Molasses or treacle is a thick syrup by-product from the processing of the sugarcane or sugar beet into sugar, exhibiting high viscosity, much like honey (The word molasses comes from the Portuguese word mela?o, which is in turn the Greek mellas - honey).
Although water has some unusual characteristics, this new one was surprisingly unforeseen. For instance, when most substances are compressed into a solid, their density increases. But water is different; when it becomes ice, it becomes less dense, and that's why many scientists reasoned that when water is compressed (as it is in a nanometer-sized channel), it should maintain its liquid properties and shouldn't exhibit properties that are akin to a solid.
Several earlier studies came to that very conclusion - that water confined in a nano-space behaves just like water does in the macro world. Consequently, a number of scientists considered the case to be closed.
Georgia Tech experimental physicist Elisa Riedo and her team where puzzled by the results of some new measurements, when they directly measured the force of pure water in a nanometer-sized channel, and found evidence suggesting that water was organized into layers. Riedo conducted these measurements by recording the force placed on a silicon tip of an atomic force microscope as it compressed water. The water was confined in a nanoscale thin film on top of a solid surface.
"Since water usually has a low viscosity, the force you would expect to feel as you compress it should be very small," said Riedo, assistant professor in Georgia Tech's School of Physics. "But when we did the experiment, we found that when the distance between the tip and the surface is about one nanometer, we feel a repulsive force by the water that is much stronger than what we would expect."
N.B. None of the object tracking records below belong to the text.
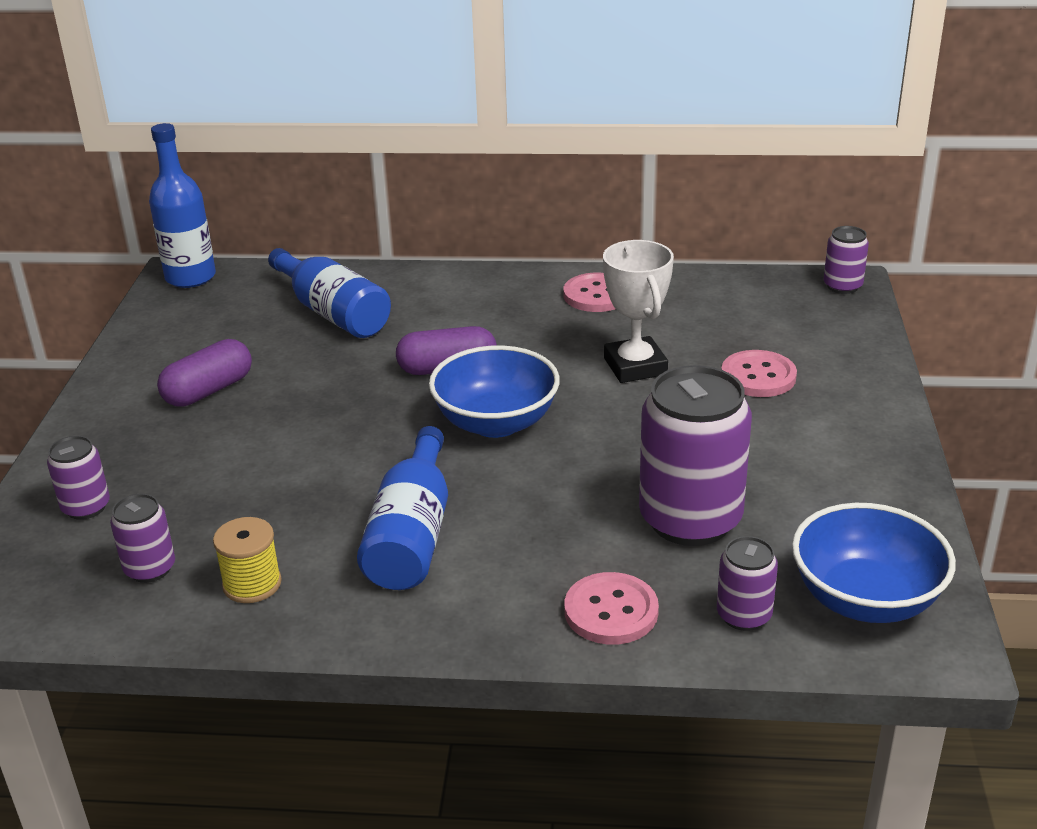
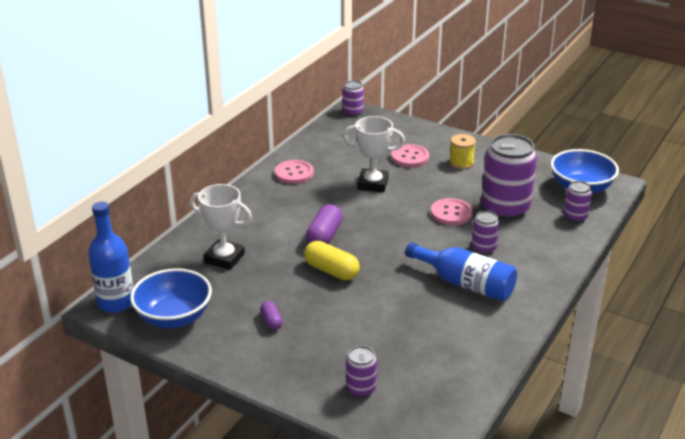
camera: 65 degrees left, 0 degrees up
(150, 569) = (437, 373): purple can -> purple can (483, 248)
(208, 390) = (271, 321): purple capsule -> purple capsule, size x0.56
(252, 584) = (473, 341): yellow spool -> yellow spool (461, 163)
(333, 313) = (224, 258): blue bottle -> white trophy
(360, 401) = (331, 271): none -> yellow capsule
(496, 423) = (389, 235): blue bowl -> blue bowl (174, 317)
(611, 611) = (554, 246): pink button -> pink button (451, 213)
As the tip compresses the water even more, the repulsive force oscillates, indicating that the water molecules are forming layers. As the tip continues to increase its pressure on a layer, the layer collapses and the water flows out horizontally.
"In effect, the confined water film behaves effectively like a solid in the vertical direction by forming layers parallel to the confining tip and surface, while maintaining it's liquidity in the horizontal direction where it can flow out - resembling some phases of liquid crystals," said Uzi Landman, director of the Center for Computational Materials Science, Regents' and Institute professor, and Callaway Chair of Physics at Georgia Tech.
Then why did these new measurements exhibit such a contradiction?
It seems that the specific conditions or the experiment led to the new find. They found that when water was placed on a hydrophilic surface, the viscosity began to increase dramatically as the thickness of the confined film reached the 1.5 nanometer range. As they continued to compress the water and measure the lateral forces, the viscosity increased by a factor of 1,000 to 10,000. On hydrophobic surfaces, they did not see such an increase in viscosity. The results of the molecular dynamics simulations support these findings, showing a dramatically decreased mobility for sub-nanometer thick water films under hydrophilic confinement.
Understanding the properties of water at this scale could be important for biological and pharmaceutical research and applications, especially in understanding processes that depend on hydrated ionic transport through nanoscale channels and pores.